Preheat the oven to 450. Spray your baking dish with non-stick spray. Again, I buy that shit in bulk, because the hubs will be pissed at me when he cleans out the fridge to find nine day old shephard’s pie and he can’t get all the shit out of the dish because I’m the asshole who forgot the spray. But you do what works for your family.


Next, mix your cooked ground beef, your can of gravy and your veggies all together in a big happy bowl and take notice that you’ve made a concoction that looks pretty close to dog food. After those ingredients are mixed and in love with each other, pour it into your sprayed pan and spread it around evenly and set it aside.

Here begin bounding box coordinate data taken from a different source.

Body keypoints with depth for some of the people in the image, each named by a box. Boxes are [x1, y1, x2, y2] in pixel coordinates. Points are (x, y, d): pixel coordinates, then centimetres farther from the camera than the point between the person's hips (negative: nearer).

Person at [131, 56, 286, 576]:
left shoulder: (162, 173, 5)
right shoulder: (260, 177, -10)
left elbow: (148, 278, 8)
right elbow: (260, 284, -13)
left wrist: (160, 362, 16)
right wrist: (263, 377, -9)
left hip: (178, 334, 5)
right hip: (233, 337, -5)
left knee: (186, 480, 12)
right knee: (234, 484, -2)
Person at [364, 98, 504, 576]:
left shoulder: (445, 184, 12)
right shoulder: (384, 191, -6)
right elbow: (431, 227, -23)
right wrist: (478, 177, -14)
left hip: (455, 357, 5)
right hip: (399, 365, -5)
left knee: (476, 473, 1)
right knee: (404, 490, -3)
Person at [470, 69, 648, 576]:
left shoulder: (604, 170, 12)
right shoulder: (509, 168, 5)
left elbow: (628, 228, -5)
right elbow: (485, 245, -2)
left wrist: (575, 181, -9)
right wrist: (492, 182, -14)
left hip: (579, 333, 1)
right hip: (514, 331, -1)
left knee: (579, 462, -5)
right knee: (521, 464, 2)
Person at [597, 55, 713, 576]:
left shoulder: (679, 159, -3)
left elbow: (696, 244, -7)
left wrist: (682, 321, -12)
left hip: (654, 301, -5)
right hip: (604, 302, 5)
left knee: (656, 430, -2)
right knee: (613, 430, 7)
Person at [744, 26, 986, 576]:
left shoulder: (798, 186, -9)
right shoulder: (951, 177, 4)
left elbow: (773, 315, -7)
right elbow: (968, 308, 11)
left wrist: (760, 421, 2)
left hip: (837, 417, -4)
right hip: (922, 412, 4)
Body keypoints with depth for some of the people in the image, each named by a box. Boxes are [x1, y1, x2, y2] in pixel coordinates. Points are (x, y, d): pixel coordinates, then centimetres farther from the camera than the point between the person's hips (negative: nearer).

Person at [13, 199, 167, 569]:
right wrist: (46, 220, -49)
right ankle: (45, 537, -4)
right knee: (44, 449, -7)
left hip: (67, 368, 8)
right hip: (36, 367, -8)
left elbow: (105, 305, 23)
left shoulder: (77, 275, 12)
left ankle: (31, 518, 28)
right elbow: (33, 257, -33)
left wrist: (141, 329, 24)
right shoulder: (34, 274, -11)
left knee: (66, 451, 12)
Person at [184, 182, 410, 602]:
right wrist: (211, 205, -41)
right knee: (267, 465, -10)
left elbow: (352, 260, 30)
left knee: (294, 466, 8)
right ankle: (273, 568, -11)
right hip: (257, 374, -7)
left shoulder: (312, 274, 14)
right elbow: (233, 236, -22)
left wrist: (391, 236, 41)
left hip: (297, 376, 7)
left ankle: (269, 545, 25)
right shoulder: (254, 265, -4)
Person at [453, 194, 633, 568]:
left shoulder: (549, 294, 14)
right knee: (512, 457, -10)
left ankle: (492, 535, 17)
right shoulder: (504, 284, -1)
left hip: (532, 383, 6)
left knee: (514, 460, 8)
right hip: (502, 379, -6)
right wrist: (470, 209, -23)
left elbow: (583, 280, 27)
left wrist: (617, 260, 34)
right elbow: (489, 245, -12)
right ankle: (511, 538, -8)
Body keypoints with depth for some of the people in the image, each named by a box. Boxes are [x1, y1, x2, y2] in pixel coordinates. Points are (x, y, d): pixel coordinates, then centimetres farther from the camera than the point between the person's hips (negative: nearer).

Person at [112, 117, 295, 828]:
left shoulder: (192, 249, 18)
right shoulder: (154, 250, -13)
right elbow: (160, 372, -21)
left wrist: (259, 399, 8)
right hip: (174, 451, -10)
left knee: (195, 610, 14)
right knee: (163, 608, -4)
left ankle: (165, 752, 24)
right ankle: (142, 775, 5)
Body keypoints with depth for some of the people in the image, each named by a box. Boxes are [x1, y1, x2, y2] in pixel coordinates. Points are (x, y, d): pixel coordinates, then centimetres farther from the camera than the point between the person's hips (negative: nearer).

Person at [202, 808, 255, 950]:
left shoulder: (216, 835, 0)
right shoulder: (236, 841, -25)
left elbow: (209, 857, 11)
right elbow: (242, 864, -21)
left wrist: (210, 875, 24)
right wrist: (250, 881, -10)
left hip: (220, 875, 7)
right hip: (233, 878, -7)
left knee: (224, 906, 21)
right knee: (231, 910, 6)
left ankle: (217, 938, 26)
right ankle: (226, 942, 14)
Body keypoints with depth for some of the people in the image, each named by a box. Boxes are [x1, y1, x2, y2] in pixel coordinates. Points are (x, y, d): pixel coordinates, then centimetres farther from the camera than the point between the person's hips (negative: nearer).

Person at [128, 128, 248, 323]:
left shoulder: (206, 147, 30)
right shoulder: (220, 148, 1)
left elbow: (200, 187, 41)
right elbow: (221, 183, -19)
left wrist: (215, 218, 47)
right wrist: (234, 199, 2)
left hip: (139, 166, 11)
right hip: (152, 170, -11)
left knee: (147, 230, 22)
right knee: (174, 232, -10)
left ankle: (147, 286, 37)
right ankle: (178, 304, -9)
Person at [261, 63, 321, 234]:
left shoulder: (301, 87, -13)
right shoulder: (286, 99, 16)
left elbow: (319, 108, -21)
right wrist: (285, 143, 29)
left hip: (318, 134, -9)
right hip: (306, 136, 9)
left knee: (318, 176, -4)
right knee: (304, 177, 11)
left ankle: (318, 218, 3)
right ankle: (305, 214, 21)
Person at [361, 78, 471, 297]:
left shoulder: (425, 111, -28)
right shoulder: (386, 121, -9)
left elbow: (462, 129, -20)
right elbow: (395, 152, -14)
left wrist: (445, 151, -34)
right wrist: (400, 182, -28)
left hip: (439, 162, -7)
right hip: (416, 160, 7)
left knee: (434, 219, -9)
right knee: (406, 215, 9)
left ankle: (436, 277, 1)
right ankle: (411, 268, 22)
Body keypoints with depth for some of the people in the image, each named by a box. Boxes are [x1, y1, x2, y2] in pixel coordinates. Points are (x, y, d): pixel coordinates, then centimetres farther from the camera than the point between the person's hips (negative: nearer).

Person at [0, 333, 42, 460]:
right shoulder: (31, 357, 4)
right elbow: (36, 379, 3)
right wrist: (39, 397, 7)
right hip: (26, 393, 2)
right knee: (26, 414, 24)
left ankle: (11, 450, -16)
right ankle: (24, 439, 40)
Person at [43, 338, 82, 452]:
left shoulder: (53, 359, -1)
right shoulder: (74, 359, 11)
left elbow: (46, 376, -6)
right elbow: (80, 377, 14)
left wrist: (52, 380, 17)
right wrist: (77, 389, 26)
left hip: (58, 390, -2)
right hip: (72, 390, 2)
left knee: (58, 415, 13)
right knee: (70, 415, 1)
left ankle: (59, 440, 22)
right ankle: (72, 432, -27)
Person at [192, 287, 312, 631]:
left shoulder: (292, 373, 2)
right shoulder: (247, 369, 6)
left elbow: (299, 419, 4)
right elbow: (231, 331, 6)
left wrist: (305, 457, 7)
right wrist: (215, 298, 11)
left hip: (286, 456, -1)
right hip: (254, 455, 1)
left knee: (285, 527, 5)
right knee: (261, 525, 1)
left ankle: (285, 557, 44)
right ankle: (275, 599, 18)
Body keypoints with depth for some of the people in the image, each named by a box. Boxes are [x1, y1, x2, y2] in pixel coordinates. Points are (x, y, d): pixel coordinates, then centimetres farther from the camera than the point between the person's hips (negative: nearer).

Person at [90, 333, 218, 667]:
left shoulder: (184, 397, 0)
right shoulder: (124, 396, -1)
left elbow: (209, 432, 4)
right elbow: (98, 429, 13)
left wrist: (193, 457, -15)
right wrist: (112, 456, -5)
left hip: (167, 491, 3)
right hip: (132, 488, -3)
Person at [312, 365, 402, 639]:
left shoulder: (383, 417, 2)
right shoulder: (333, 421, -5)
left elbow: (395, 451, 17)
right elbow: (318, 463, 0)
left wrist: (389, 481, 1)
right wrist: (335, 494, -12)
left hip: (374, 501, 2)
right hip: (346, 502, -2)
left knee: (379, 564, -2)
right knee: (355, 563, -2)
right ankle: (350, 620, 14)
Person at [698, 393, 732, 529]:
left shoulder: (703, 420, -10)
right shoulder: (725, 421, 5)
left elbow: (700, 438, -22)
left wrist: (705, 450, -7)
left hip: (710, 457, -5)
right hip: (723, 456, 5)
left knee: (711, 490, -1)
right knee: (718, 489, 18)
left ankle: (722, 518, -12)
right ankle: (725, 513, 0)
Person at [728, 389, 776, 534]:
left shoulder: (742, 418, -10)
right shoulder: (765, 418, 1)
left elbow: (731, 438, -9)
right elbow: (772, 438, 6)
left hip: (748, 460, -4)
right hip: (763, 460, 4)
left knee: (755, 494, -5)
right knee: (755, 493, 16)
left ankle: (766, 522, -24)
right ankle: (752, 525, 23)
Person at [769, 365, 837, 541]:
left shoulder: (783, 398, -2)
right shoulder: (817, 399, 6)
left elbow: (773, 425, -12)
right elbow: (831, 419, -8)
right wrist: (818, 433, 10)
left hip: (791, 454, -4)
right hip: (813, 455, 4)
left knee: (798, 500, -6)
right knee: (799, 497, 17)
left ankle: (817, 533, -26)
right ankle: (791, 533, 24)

Now you’re gonna do what I’ve been taught to never ever ever to do. Make biscuit dough from bisquick. I don’t see what the damn difference is. That shit makes bad ass biscuits and quick I might add. Hence the name bis-quick. I’m sure there’s a book out there of 101 things to make from bisquick and I’m surprised I haven’t found it yet. I’ve bought every other crazy ass cookbook out there. I even have the twinkie cookbook. But that’s a story for a different day. Let’s move on. You’re gonna use the recipe on the box for nine biscuits. It’s gonna be 2 ¼ cups of mix and 2/3 cup of milk. Mix it together and then go wash your hands because I’m sure you picked your nose or petted the dog or something while I’m trying to explain this shit to you. So go ahead, I’ll wait.

You done? Good. Make a little two inch ball of dough and then flatten it. Lay it down on top of the ground beef/dog food concoction. Repeat this step and connect all the pieces like a big ass doughy puzzle. I know I’m an ass at explaining this, so see the picture below. And do you notice anything? You can see both of my pale ass hands! The hubs was more than willing to give me a hand as long as I gave him one…wink wink.

After you’ve pieced your dough puzzle together, you’re gonna bake this for about 20-25 minutes. Here’s the kicker…ya’ gotta throw on the cheese when you’ve got about 10 minutes left of cooking time. So, here’s the math for ya’, set your timer for 15 minutes. Open the oven, pull out the dish, sprinkle on the cheese and then put the dish back in the oven, close the door and set your timer for 10 more minutes. And you’re done!!! Btw, this shit is GREAT for leftovers. Just ask the hubs.